Stored data entries:
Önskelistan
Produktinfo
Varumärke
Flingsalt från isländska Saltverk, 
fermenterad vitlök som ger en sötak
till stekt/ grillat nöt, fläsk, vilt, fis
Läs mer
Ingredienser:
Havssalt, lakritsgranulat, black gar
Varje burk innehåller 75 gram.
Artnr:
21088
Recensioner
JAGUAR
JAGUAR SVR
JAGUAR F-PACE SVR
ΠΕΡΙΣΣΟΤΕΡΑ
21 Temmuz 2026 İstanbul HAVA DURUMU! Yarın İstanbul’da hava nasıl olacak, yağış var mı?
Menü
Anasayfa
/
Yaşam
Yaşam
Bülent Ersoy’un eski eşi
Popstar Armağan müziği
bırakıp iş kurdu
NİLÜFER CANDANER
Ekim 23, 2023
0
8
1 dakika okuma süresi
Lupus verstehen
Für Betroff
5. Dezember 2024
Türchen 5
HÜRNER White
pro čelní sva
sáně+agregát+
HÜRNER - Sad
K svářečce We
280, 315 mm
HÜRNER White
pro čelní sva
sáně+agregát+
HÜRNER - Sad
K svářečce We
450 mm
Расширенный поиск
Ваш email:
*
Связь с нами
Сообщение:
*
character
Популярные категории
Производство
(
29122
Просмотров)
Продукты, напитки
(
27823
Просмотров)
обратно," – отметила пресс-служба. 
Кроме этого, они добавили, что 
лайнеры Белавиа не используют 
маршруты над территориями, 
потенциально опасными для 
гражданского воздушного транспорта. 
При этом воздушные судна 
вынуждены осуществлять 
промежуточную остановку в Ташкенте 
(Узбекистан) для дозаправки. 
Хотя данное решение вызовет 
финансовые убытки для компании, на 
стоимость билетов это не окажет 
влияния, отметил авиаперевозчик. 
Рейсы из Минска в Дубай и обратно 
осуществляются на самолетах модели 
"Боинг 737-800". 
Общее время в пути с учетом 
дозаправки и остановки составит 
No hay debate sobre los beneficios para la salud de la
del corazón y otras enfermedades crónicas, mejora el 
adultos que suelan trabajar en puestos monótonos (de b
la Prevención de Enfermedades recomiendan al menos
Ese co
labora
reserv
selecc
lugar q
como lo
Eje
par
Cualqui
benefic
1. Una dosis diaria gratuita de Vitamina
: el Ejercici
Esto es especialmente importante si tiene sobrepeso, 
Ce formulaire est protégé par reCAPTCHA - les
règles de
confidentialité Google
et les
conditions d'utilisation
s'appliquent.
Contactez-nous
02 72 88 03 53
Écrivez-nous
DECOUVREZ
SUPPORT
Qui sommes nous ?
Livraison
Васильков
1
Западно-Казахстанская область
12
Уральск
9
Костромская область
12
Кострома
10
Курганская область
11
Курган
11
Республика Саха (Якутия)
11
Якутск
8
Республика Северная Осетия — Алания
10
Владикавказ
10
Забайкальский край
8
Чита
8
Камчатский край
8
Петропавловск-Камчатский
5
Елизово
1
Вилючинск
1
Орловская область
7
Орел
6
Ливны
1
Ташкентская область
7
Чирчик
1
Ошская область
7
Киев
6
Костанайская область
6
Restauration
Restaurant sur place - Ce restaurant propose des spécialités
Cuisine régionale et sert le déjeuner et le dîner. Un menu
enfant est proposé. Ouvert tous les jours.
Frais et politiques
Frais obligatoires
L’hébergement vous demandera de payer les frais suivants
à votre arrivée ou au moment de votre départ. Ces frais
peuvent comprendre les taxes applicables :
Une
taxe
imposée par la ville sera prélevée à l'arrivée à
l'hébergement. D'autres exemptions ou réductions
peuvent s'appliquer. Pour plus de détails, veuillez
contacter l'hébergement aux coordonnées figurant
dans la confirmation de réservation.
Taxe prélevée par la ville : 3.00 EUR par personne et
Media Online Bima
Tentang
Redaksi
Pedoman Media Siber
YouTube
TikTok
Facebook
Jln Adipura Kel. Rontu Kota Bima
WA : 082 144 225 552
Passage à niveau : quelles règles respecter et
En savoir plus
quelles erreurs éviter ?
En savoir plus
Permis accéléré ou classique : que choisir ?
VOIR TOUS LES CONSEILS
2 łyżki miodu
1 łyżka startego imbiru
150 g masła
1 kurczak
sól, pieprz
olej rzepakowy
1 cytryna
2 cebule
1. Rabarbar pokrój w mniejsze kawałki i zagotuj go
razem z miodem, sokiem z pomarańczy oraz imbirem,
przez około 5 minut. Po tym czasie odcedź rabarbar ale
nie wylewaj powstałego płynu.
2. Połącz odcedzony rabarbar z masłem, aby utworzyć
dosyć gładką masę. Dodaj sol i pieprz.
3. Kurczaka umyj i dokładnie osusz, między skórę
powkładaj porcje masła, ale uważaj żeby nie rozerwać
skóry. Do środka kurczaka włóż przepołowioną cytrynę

Job -> Check each line of the records above for the word "Bima" and report how many lines have it, as a number only.

Exercise output -> 2